Voller Energie und erwartungsvoll schaut Felicitas („Fee“) Steiner in unsere Gesichter. Die mittlerweile fast 97-jährige Dresdnerin (Jahrgang 1924) erzählte unserem Geschichtskurs am 9.7.2021 aus ihrem bewegten Leben.
Nach der Begrüßung und Vorstellung durch den Kursleiter Herrn Söllner begann Frau Steiner ohne Umschweife, über ihre frühen Kindheitserinnerungen zu erzählen. In einem guten bis wohlhabenden Familienumfeld sei sie aufgewachsen. Ihr Vater war Verlagsinhaber in Dresden, so dass sie schon früh mit Büchern in Kontakt kam. Im Alter von 8 Jahren ereilte sie der erste Schicksalsschlag: der Tod ihres geliebten Vaters. Ihr drei Jahre älterer Bruder übernahm nach dem Tod des Vaters dessen Rolle in der Familie. Ihre Mutter wahrte das Andenken des Vaters aber stets, so dass er geistig präsent blieb.
Anders als für die damalige Zeit üblich genoss Felicitas Steiner auf Wunsch ihres Vaters eine humanistische Ausbildung auf dem bischöflichen St. Benno-Gymnasium in der Wiener Straße in Dresden. Schon früh in ihrem Vortrag bezog Frau Steiner jüdische Klassenkameraden und Freunde in ihre Geschichte mit ein. Zu dem damaligen Zeitpunkt hatte sie schon Andeutungen über die Vorgehensweisen des neu an die Macht gekommenen Nazi-Regimes mitbekommen, jedoch war es laut ihr gar undenkbar, dass die politischen Versprechen in die Realität umgesetzt werden würden. „Man musste aufpassen, mit wem man über dieses Thema redete“, sagte Frau Steiner.

━━━━━━━━━━━━━━━━

▸ Aufgabe 1
Nenne alle Familienmitglieder von Felicitas Steiner, die im Bericht über Felicitas Steiner erwähnt werden.
▸ Aufgabe 2
Schreibe den Bericht über Felicitas Steiner im Anschluss an seinen letzten Satz weiter.
Die Daten stammen aus einer anderen Quelle als der Bericht über Felicitas Steiner.

▸ Datenauszug
━━━━━━━━━━━━━━━━

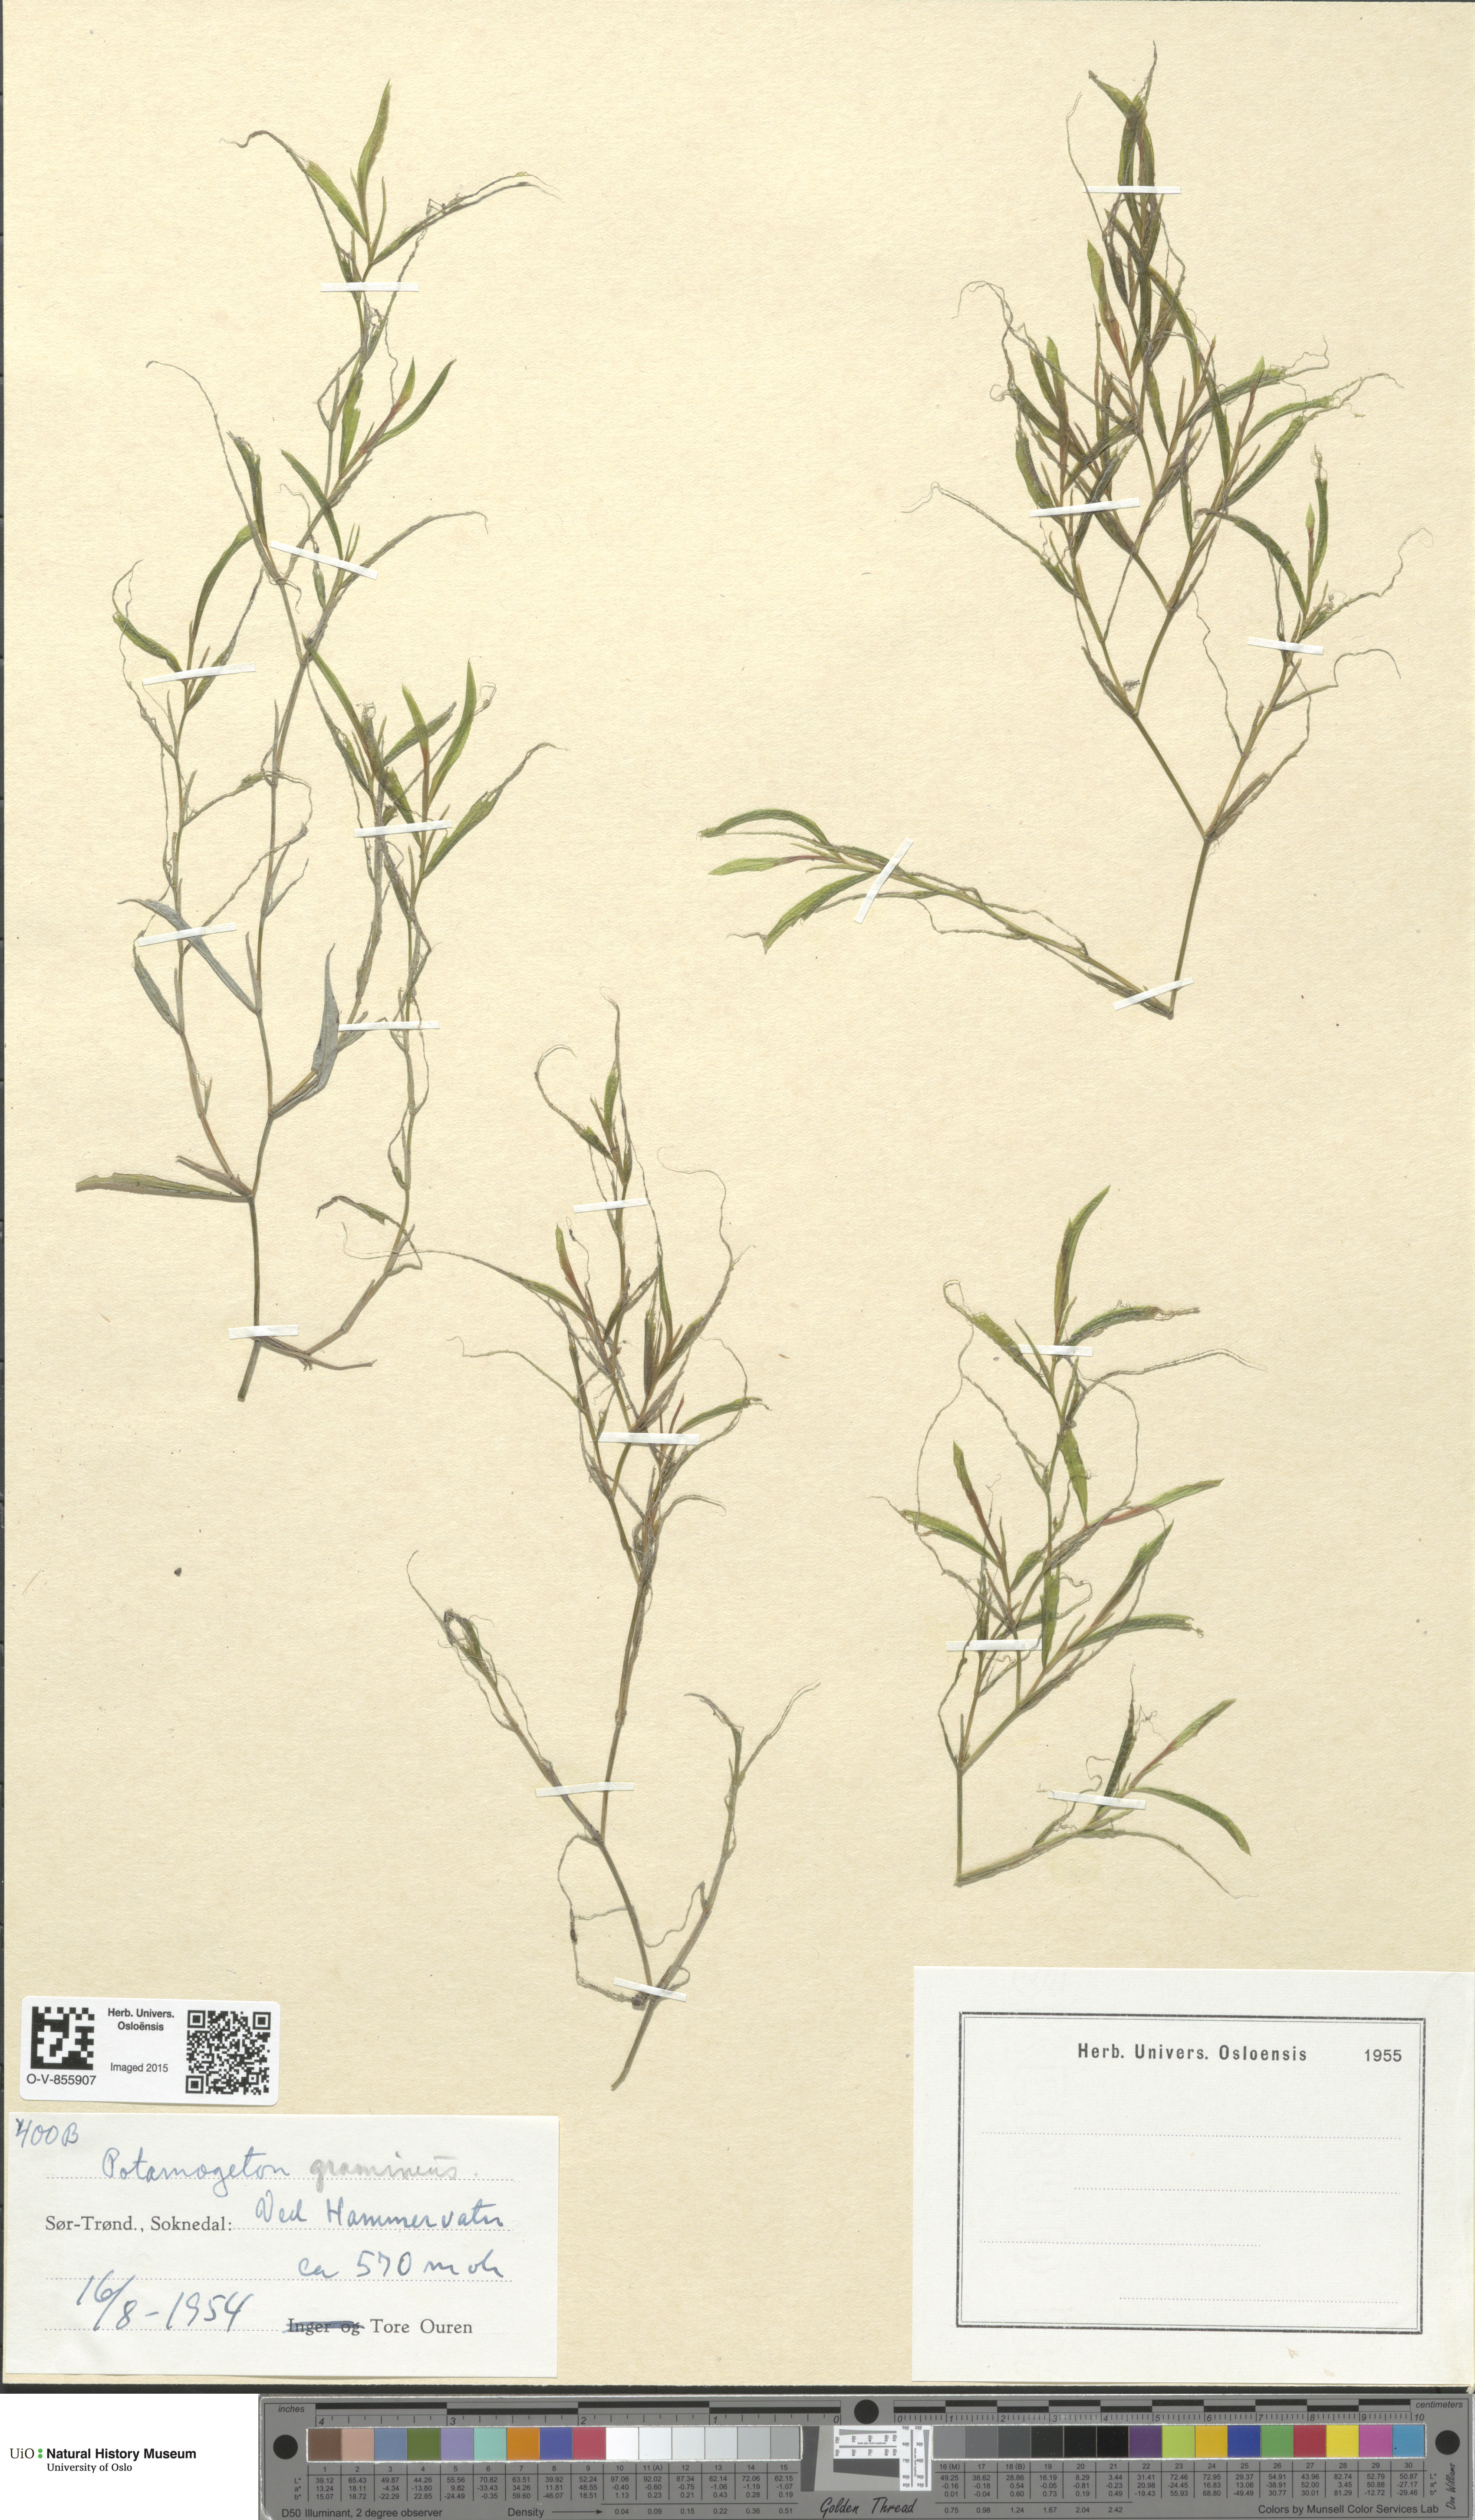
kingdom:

━━━━━━━━━━━━━━━━

▸ Antwort 1
Ihr Vater, ihr drei Jahre älterer Bruder und ihre Mutter.

▸ Antwort 2
Nach der Reichspogromnacht im Jahr 1938 änderte sich das Verhalten gegenüber den Juden radikal. Jüdische Mitschülerinnen und Mitschüler wurden von ihrer Schule verwiesen und später zum Tragen eines Judensterns in der Öffentlichkeit verpflichtet. Viele ihr bekannte Familien flohen während dieser Zeit ins Ausland. Viele Jahre später hatte Frau Steiner wieder Kontakt aufnehmen können, so u.a. mit einer jüdischen Schulfreundin, die nach Schweden emigrierte. Die Familien, die in Deutschland blieben, waren dem Untergang geweiht. Kontaktverbote zu Juden wurden verhängt und jüdische Familienmitglieder wurden aus ihren Familien ausgeschlossen: „Deutsche Frauen haben sich von Juden zu trennen.“ Konfrontiert mit dieser Realität sagte Frau Steiner, dass man sich vor sich selbst geekelt habe, weil man als junger Mensch nichts unternommen hatte, die politische Führung aufzuhalten: „Man hatte keinen Mut etwas dagegen zu unternehmen.“
Da ihr Gymnasium nach Kriegsbeginn zu einem Lazarett umfunktioniert wurde, musste sie mit drei weiteren Schulkameradinnen auf das königliche Staatsgymnasium wechseln, welches eine reine Jungenschule gewesen ist. Sie selbst beschreibt diese Zeit, die von Zusammenhalt und Kameradschaftlichkeit gekennzeichnet war, als eine wunderbare.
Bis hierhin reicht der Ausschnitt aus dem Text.